▶ [Quoted passage]:
###

So I'm guessing you're talking about an alternative to step 2.ii, and not talking about storing the events themselves?
Then in parallel we can change steps 1.i/2.i, which is kind of more related to #22.
So I'm guessing you're talking about an alternative to step 2.ii, and not talking about storing the events themselves?
Yes, mostly talking about an alternative to 2.ii in this outline.
Depending on the output of #22, there may be a potential of collapsing 2.i and 2.ii into a single step. For example, if ctf -> <intermediate format>
is wildly more efficient than ctf-> pickled dict -> intermediate format
while retaining all the same information. I don't see this as a high priority, though.
Coming at this from the usage end, we have two different kinds of information in the CTF
- meta-data, essentially mapping names of functions and endpoints to thread-ids+memory-addresses
- activity data, that is, callbacks being called, messages being sent/received, etc.
Meta-data is emitted first, but due to things like the life-cycle, system modes and more complex launch scenarios, the entire tracefile has to be scanned to be sure to get everything. We usually need all meta-data for later association. For reasons of efficiency and storage size, I am assuming that we want to store meta-data separately also during later stages, but note that we never measured the advantage of this, and due to things like category tables etc., merged storage might actually be comparable.
In contrast, for activity data, it is often sufficient and quite often very useful to process just parts of it, usually temporal chunks For example, for analysis of performance, we usually need to differentiate at least where the system is starting up, idle, active, or shutting down. Many systems also frequently switch between active and idle.
Last, but not least, memory-wise it can be necessary to load data partially.
I think it doesn't matter very much in practice whether we store data after it has been converted into a pandas dataframe or before, assuming that we're using one of several data storage formats which can be easily written from and loaded into pandas dataframes (like those from Apache Arrow).
Meta-data is emitted first, but due to things like the life-cycle, system modes and more complex launch scenarios, the entire tracefile has to be scanned to be sure to get everything.
I was hoping, but could not find evidence, that babeltrace2
would let us filter on event type/name, such that you could iterate for all metadata before doing filtered views of the longer running event data.

###

▶ [Data for review]:
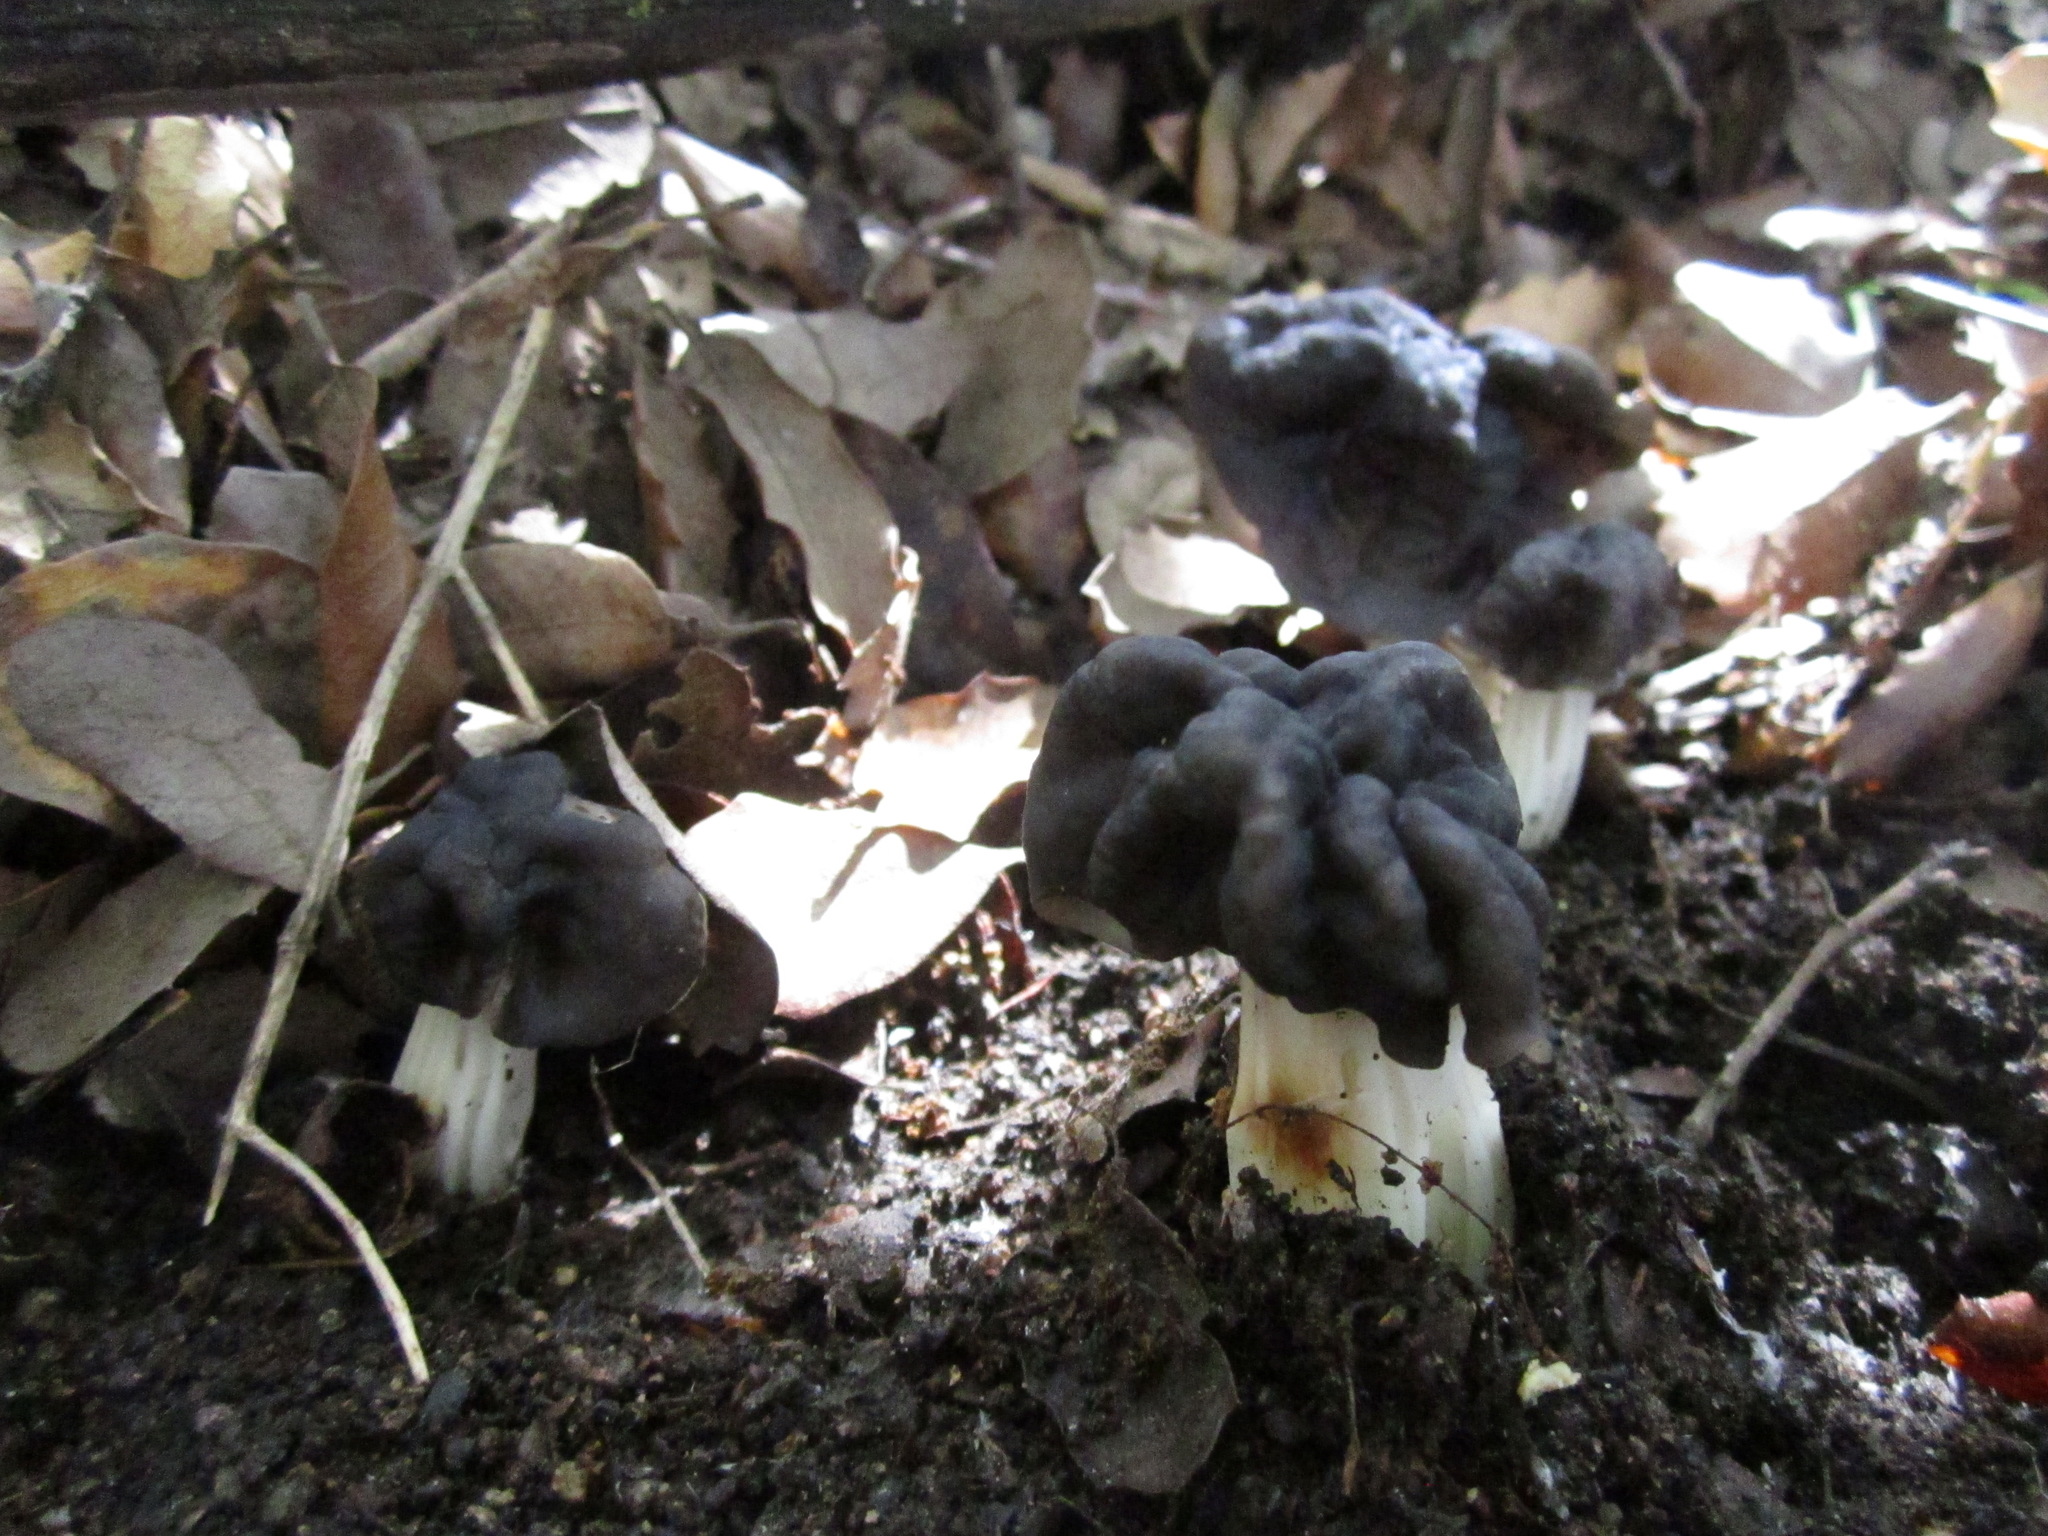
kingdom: Fungi
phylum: Ascomycota
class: Pezizomycetes
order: Pezizales
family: Helvellaceae
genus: Helvella
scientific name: Helvella dryophila
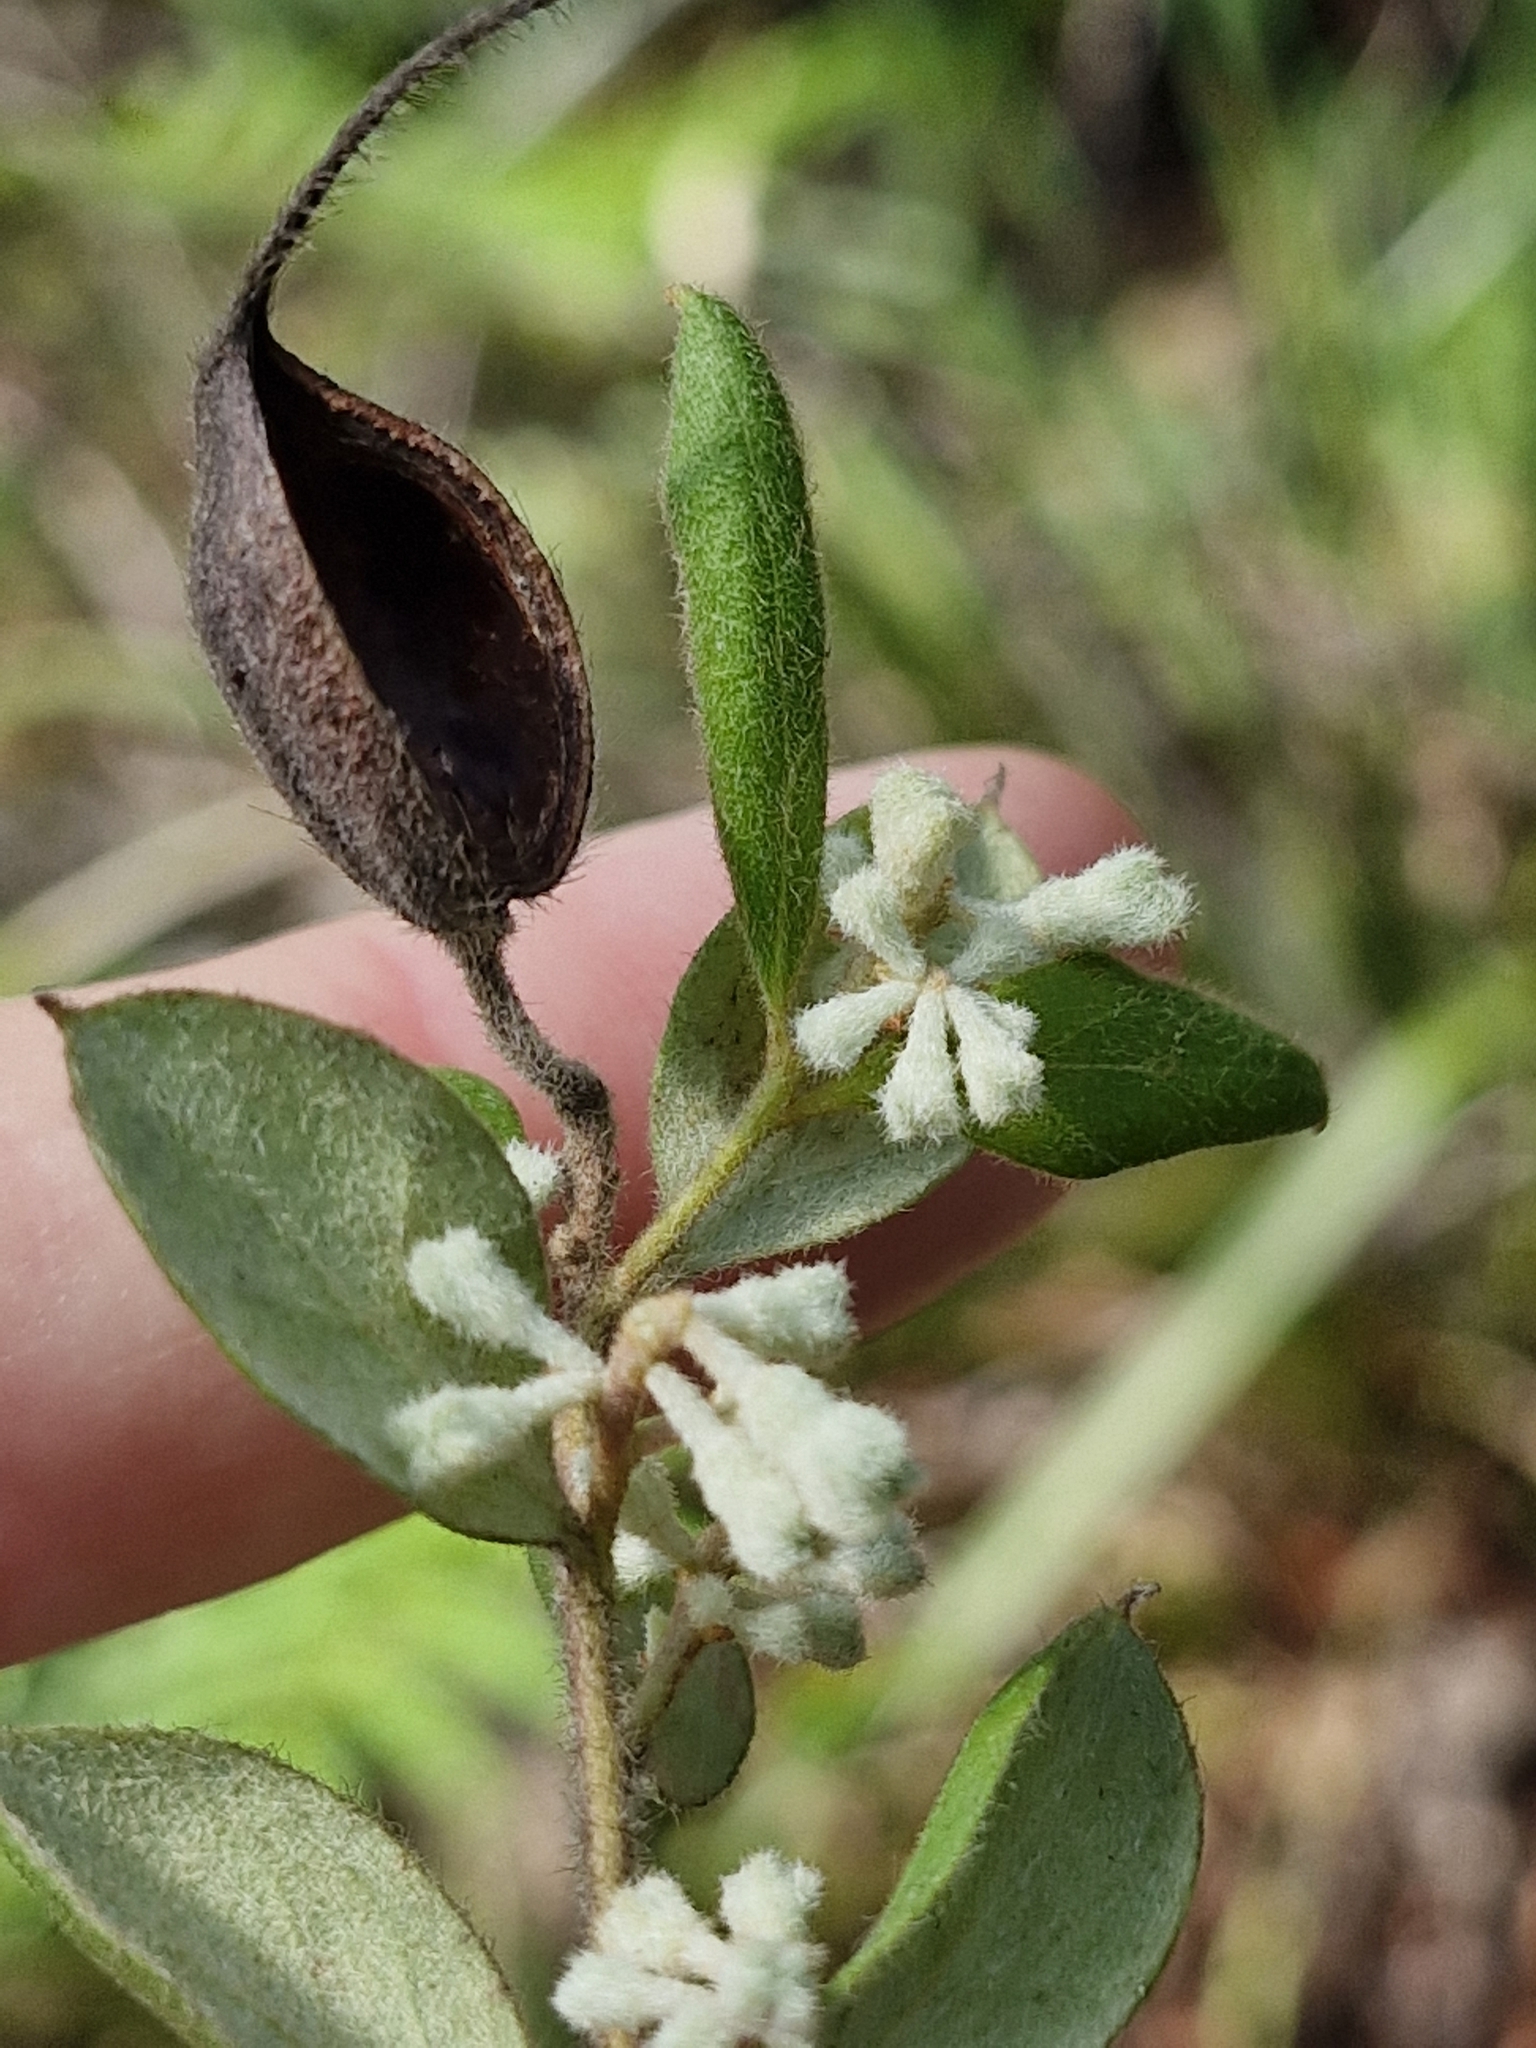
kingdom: Plantae
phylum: Tracheophyta
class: Magnoliopsida
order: Proteales
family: Proteaceae
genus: Grevillea
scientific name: Grevillea mucronulata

###

▶ [Problem]:
Answer these questions from the trace-storage discussion.
(a) What two kinds of information does the CTF contain?
(b) Which step of the outline is the suggested alternative mostly about?
(c) What did the writer hope babeltrace2 would allow filtering on?
Answer from the trace-storage discussion alone, without relying on the items.

▶ [Result]:
(a) Meta-data and activity data.
(b) Step 2.ii.
(c) Event type/name.